You could also try learning the words to the French national anthem, “La Marseillaise,” in English or in French.
And since today is also Grand Marnier Day celebrating that wonderful French liqueur, you may wish to work in a swig of that, as well!
#BastilleDay
See also: French Food
History Notes
The Bastille was a small fort, originally on the eastern outskirts of Paris, designed to protect a city gate that had long since been swallowed up by the growing city. The real name of the Bastille was “chastel Saint-Antoine”.
For many people imprisoned in the Bastille, life wasn’t actually that rough. It was a prison for aristocrats, not common people. Rich prisoners often had suites of rooms. If you could afford it, you could have your own catered food brought in. The Marquis de Sade was in prison there up till 10 days before the storming, and he regularly feasted on truffles, sausages and expensive wines.
On Bastille Day, there were actually only seven people imprisoned there. Four of them were convicted bank forgers (Jean de la Corrège, Jean Béchade, Bernard Laroche and Jean-Antoine Pujade), the fifth was the Comte Hubert de Solages (whose own family had requested that he be imprisoned for incest with his sister, but some still think that it was a concocted charge to wrest property and money from him by his family), the sixth was an Anglo-Irish insane man named De Witt (or Whyte) who variously believed that he was either Julius Caesar, St Louis, or even God, and the seventh, a man named Tavernier, in there since 1759 for being a part of the Damiens conspiracy against Louis XV. Solages had been there since 1784, in quarters near to de Sade, passing his days reading, writing and playing music on his violin.

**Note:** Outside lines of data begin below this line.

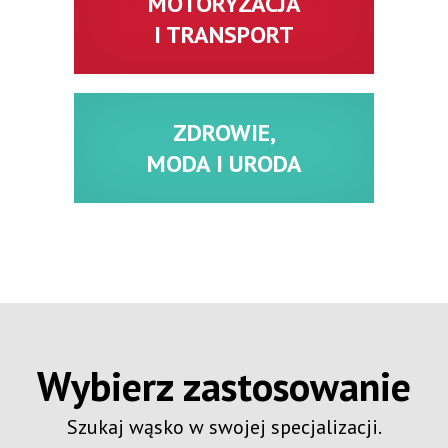
MOTORYZACJA
I TRANSPORT
ZDROWIE,
MODA I URODA
Wybierz zastosowanie
Szukaj wąsko w swojej specjalizacji.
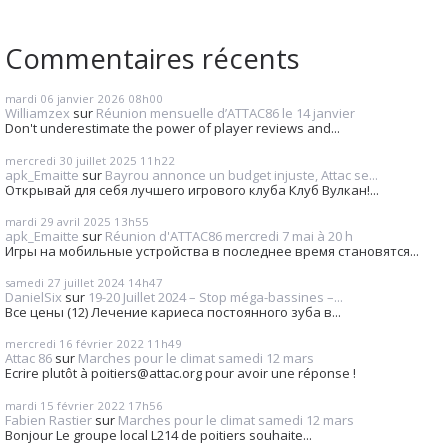
Commentaires récents
mardi 06
janvier 2026
08h00
Williamzex
sur
Réunion mensuelle d’ATTAC86 le 14 janvier
Don't underestimate the power of player reviews and...
mercredi 30
juillet 2025
11h22
apk_Emaitte
sur
Bayrou annonce un budget injuste, Attac se...
Открывай для себя лучшего игрового клуба Клуб Вулкан!...
mardi 29
avril 2025
13h55
apk_Emaitte
sur
Réunion d'ATTAC86 mercredi 7 mai à 20 h
Игры на мобильные устройства в последнее время становятся...
samedi 27
juillet 2024
14h47
DanielSix
sur
19-20 Juillet 2024 – Stop méga-bassines –...
Все цены (12) Лечение кариеса постоянного зуба в...
mercredi 16
février 2022
11h49
Attac 86
sur
Marches pour le climat samedi 12 mars
Ecrire plutôt à poitiers@attac.org pour avoir une réponse !
mardi 15
février 2022
17h56
Fabien Rastier
sur
Marches pour le climat samedi 12 mars
Bonjour Le groupe local L214 de poitiers souhaite...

Reputedly, as the doors to freedom were flung open, one of the liberated prisoners was in the middle of eating a roast pheasant dinner, and wouldn’t leave until he had finished; another asked some people in the crowd to help him cart away the cases of wine that he had had ordered in for him.
Demolition of the Bastille began shortly after its storming; it was almost completely gone by November. The irony is that in June, just a few weeks before all any of this occurred, plans had actually already been drawn up for demolishing the Bastille and developing the land — Louis XVI was broke and hoped to make money off it. Instead, it was a developer, Pierre-François Palloy (1754 – 1835), who made a killing off the demolition, by selling small pieces of the Bastille as souvenirs.
On the site where it was, there is a building today housing a cafe, on the northwest side of the large traffic roundabout called “Place de la Bastille”. The outline of where the Bastille stood is marked with coloured paving stones. Some foundation stones were found during construction work for Line 1 of the Paris Métropolitain subway in 1899 and moved in 1900 to a park, Square Galli, about ½ km away.